Kutipan yang Diberikan:
========================================================================
Novel Sirkus Pohon karya Andrea Hirata jujur harus
diakui berhasil menyita konsentrasi pembaca. Sejak halaman-halaman awal, kisah
ini menjerat dengan kekuatan bahasa yang memikat dan kejenakaan yang khas,
sehingga membuat pembaca enggan beralih ke bacaan lain sebelum tuntas. Andrea
Hirata berhasil menghadirkan cerita dalam dua dimensi ruang dan waktu
sekaligus: pada satu sisi ada Hobri, Taripol, dan kawan-kawan dalam dunia orang
dewasa yang penuh liku, sementara pada sisi lain ada Tegar dan Tara yang tumbuh
dari anak-anak menjadi remaja dengan segala kepolosan dan cinta pertamanya. Dua
garis narasi ini berjalan beriringan, menghadirkan tekstur kisah yang kaya, di
mana kejenakaan sirkus disandingkan dengan politik desa yang penuh intrik.
Hobri, yang juga disebut Sobri, menjadi figur sentral. Ia
dikenal sebagai pemuda pengangguran dengan reputasi buruk karena pernah
tergabung dalam kelompok “mafia Gank Granat”. Namun justru di titik terendah
itulah kisah paling menyentuh terjadi: ketika Hobri diterima kerja menjadi
badut sirkus. Adegan ini merupakan salah satu momen paling kuat dalam novel,
karena di situ kita melihat bagaimana stigma sosial runtuh oleh kepercayaan
seorang tokoh yang disebutnya “Ibu Bos”. Semua orang menilai Hobri negatif, tetapi
Ibu Bos justru menilai sebaliknya. Baginya, Hobri luar biasa karena memiliki
semangat dan keuletan dalam mengerjakan apa saja. Kata-kata sederhana “Bangun
pagi, let’s go!” menjadi semacam mantra yang melekat dalam perjalanan Hobri,
membangunkan keyakinan bahwa manusia bisa berubah ketika diberi kesempatan.
========================================================================
Daftar data yang termuat dalam sebuah dataset
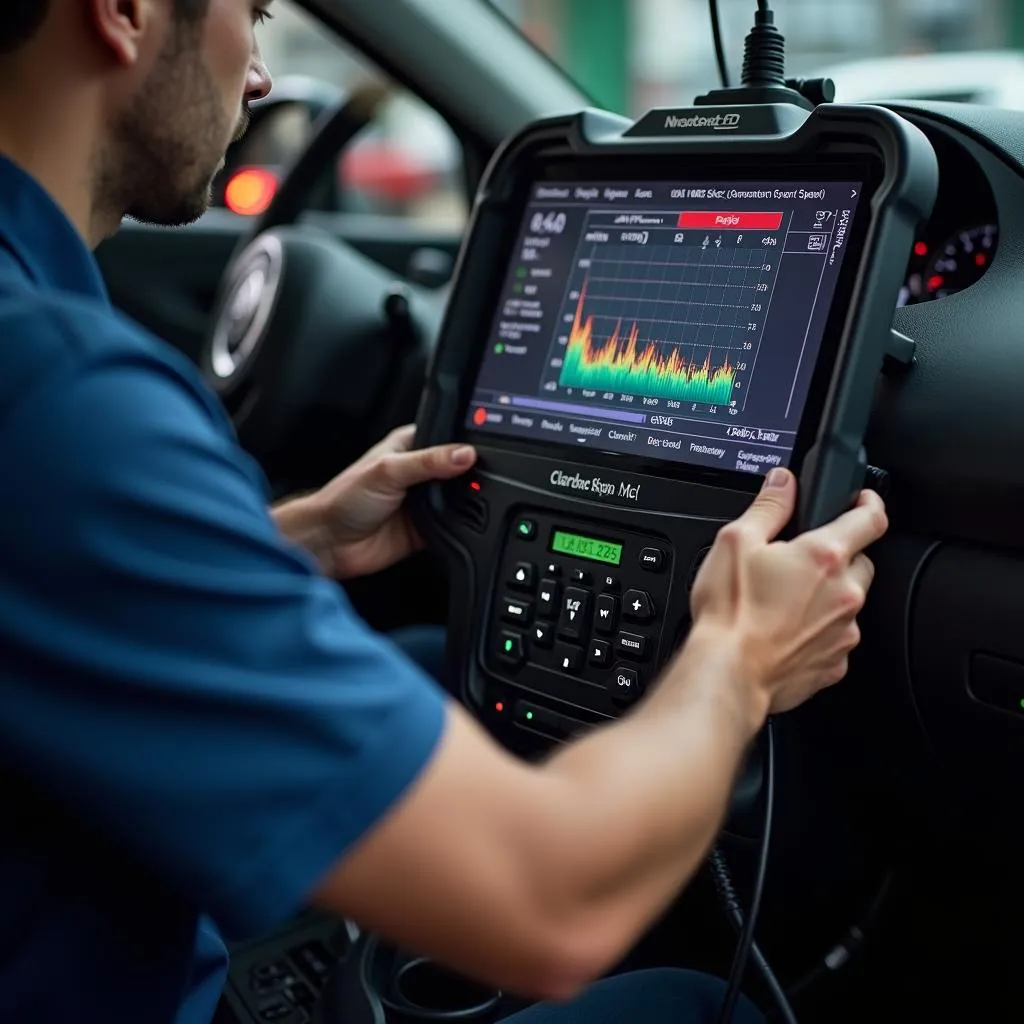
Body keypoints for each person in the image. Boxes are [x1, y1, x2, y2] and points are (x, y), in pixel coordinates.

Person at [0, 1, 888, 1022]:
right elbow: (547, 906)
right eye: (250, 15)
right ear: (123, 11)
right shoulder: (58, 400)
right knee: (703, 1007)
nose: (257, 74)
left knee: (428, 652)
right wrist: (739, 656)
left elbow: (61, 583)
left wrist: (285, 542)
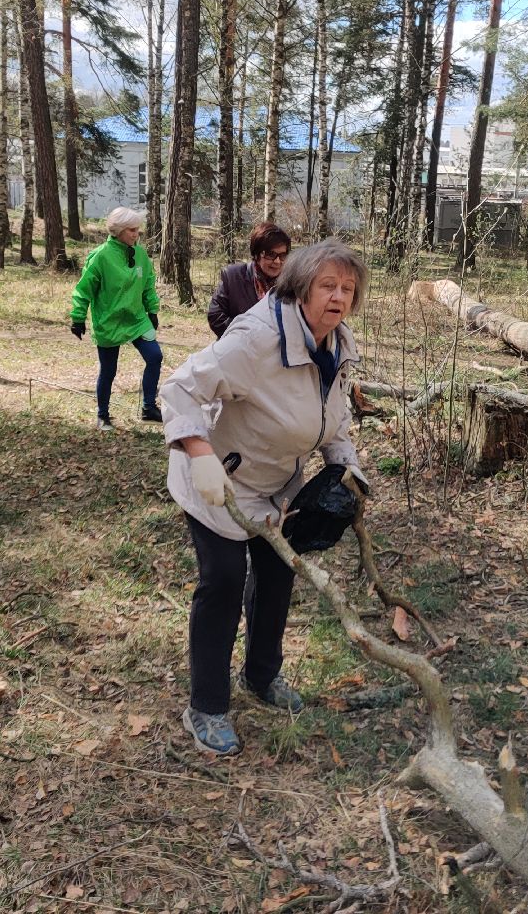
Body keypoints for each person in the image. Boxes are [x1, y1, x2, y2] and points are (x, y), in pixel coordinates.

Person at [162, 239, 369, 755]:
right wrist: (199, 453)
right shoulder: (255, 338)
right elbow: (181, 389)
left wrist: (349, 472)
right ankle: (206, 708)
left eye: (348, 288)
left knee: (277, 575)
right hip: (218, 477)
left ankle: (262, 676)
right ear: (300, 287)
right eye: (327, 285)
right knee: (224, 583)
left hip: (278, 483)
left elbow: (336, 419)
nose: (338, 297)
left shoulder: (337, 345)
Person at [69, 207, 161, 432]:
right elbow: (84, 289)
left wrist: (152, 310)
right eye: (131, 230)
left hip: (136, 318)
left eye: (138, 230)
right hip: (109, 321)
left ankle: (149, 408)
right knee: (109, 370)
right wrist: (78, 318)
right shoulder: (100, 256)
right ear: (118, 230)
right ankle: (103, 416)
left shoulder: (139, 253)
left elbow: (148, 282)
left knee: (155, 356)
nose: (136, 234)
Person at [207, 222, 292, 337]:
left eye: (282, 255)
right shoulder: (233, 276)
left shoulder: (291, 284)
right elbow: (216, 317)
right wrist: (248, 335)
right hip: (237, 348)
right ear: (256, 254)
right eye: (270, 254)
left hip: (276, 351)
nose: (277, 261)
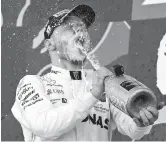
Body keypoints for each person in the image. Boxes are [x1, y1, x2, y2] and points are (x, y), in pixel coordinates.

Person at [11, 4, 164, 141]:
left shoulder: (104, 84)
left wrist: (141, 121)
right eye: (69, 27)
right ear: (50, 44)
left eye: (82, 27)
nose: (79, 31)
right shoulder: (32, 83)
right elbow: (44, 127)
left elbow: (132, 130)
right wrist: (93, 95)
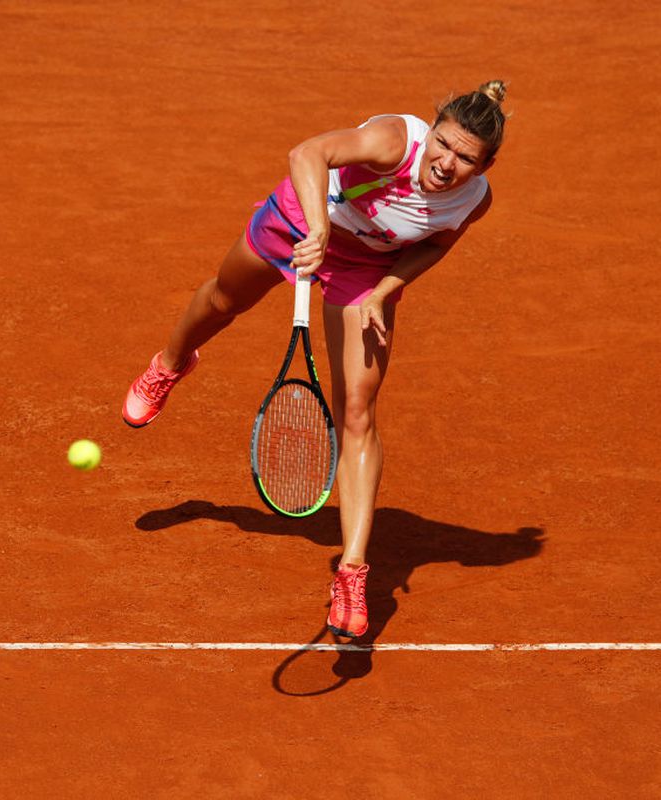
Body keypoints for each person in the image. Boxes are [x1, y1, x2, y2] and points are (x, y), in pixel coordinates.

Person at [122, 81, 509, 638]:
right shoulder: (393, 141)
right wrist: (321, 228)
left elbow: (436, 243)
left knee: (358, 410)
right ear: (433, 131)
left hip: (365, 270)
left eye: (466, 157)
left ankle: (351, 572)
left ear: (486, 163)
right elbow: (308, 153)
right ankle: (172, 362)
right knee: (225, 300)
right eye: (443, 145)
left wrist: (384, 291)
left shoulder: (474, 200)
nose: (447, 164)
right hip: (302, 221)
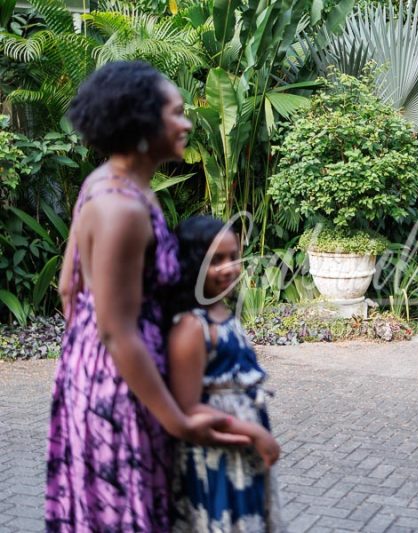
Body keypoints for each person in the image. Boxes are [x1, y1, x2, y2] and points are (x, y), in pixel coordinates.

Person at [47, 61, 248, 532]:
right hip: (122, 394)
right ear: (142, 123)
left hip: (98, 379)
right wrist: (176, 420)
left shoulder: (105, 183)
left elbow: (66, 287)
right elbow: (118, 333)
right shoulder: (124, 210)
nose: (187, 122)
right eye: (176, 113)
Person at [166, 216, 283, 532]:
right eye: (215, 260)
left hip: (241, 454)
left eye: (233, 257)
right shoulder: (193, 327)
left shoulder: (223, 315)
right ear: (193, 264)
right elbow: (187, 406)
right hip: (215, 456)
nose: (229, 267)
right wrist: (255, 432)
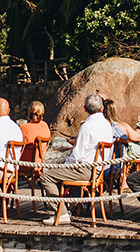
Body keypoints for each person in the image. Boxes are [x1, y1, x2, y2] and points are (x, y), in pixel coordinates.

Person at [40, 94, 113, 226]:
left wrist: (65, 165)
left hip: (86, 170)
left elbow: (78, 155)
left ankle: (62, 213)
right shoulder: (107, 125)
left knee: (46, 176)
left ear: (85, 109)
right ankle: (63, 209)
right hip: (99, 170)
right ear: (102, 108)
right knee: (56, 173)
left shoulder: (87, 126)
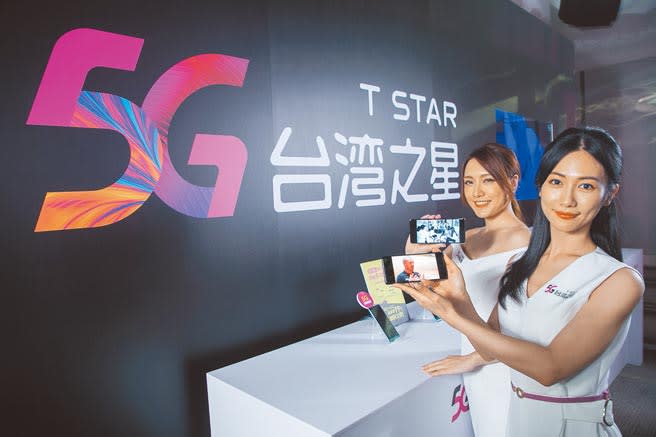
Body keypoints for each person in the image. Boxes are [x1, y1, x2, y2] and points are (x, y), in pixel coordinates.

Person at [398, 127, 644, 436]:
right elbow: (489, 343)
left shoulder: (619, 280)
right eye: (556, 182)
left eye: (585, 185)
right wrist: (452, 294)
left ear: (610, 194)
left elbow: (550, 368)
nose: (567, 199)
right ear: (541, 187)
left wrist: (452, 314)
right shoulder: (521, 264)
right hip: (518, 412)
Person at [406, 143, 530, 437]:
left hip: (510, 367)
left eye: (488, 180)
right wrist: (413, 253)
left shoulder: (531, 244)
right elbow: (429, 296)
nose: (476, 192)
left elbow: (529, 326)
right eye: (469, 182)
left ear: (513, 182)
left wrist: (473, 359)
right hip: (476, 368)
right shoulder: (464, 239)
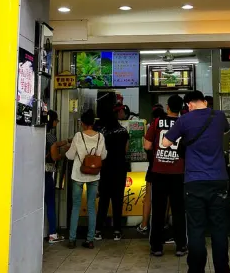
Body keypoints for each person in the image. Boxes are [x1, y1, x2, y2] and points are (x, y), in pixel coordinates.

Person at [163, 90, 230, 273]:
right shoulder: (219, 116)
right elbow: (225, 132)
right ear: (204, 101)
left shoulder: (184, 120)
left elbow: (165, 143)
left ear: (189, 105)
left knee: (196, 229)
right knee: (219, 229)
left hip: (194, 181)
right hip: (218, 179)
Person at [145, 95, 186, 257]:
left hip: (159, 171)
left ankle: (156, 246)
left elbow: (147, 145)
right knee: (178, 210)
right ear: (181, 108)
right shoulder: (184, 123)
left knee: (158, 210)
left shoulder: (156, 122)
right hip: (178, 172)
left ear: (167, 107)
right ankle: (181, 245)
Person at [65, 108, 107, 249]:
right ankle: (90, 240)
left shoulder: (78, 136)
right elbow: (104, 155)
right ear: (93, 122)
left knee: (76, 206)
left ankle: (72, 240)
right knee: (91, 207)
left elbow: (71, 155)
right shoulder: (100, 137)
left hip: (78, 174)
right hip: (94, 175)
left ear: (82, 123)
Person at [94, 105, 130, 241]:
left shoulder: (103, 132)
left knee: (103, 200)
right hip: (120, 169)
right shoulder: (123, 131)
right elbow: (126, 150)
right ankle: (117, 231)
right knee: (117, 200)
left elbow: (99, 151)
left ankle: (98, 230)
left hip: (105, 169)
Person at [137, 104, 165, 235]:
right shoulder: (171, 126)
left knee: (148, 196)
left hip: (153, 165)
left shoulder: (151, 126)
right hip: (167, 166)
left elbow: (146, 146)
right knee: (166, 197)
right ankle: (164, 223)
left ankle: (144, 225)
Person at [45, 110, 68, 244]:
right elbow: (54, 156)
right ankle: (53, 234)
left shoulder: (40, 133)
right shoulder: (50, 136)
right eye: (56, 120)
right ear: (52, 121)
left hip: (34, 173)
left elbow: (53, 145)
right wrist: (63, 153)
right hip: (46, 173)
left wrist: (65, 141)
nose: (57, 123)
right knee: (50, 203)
========================================================================
Soal Latihan:
1/ Kutip persis bagian ulasan novel Sirkus Pohon yang diawali kata-kata "Hobri, yang juga" dan diakhiri kata-kata "ketika diberi kesempatan.".
2/ Teruskan ulasan novel Sirkus Pohon dengan kalimat baru sesudah kalimat terakhirnya.

Jawaban Tiap Soal:
1/
Hobri, yang juga disebut Sobri, menjadi figur sentral. Ia
dikenal sebagai pemuda pengangguran dengan reputasi buruk karena pernah
tergabung dalam kelompok “mafia Gank Granat”. Namun justru di titik terendah
itulah kisah paling menyentuh terjadi: ketika Hobri diterima kerja menjadi
badut sirkus. Adegan ini merupakan salah satu momen paling kuat dalam novel,
karena di situ kita melihat bagaimana stigma sosial runtuh oleh kepercayaan
seorang tokoh yang disebutnya “Ibu Bos”. Semua orang menilai Hobri negatif, tetapi
Ibu Bos justru menilai sebaliknya. Baginya, Hobri luar biasa karena memiliki
semangat dan keuletan dalam mengerjakan apa saja. Kata-kata sederhana “Bangun
pagi, let’s go!” menjadi semacam mantra yang melekat dalam perjalanan Hobri,
membangunkan keyakinan bahwa manusia bisa berubah ketika diberi kesempatan.

2/
Sikap humanis Ibu Bos ditegaskan melalui pandangan tajamnya
tentang gosip dan penilaian sosial. “Orang-orang yang berkata tentang diri
mereka sendiri, melebih-lebihkan. Orang-orang yang berkata tentang orang lain,
mengurang-ngurangi” (hlm. 176). Dengan kalimat lugas ini, Andrea Hirata
menghadirkan kritik sosial yang subtil, sekaligus memberikan fondasi moral bagi
karakter Ibu Bos. Ia tidak pernah memedulikan masa lalu Hobri, bahkan saat
Hobri mengajak Taripol bergabung dalam rombongan sirkus. Di tengah dunia yang
penuh stigma, sikap Ibu Bos adalah oase kemanusiaan.
Selain kisah pribadi Hobri, novel ini juga membentangkan
dimensi politik desa. Dari panggung kecil sirkus yang menghibur, pembaca dibawa
masuk ke panggung besar politik lokal dengan segala intriknya. Andrea Hirata
mengawinkan dua dunia ini: dunia hiburan rakyat dengan dunia perebutan
kekuasaan. Dari Taripol yang kemudian terlibat dalam dinamika politik desa
hingga kehadiran Gastori yang bersiap mencalonkan diri sebagai kepala desa,
novel ini menyingkap ironi: sirkus dan politik sesungguhnya sama-sama panggung,
sama-sama penuh peran dan ilusi, hanya berbeda kostum.
Namun demikian, ada beberapa hal yang cukup mengganggu jika
ditilik dari segi alur dan konsistensi waktu. Pertama, vonis setahun penjara
untuk Taripol terasa berlarut-larut jika dibandingkan dengan rangkaian
peristiwa yang dialami Hobri di luar. Sejak Hobri terusir dari rumah, mendapat
pekerjaan, membeli tanah, membangun rumah, melamar Dinda, hingga akhirnya
menjenguk dan mengajak Taripol bergabung, rentang waktu yang dihabiskan
terkesan jauh melebihi vonis satu tahun. Hal ini menimbulkan pertanyaan tentang
kesinambungan narasi waktu.
Kedua, paska sirkus bubar dan Taripol bergabung, tiba-tiba
ia muncul dalam dialog tim sukses Gastori (hlm. 208). Lompatan ini memberi
kesan terburu-buru, seakan ada celah yang tidak sepenuhnya dijembatani oleh
narasi. Pembaca yang cermat bisa merasa bingung: kapan tepatnya Taripol
bertransformasi dari mantan narapidana dan anggota sirkus menjadi bagian dari
tim politik?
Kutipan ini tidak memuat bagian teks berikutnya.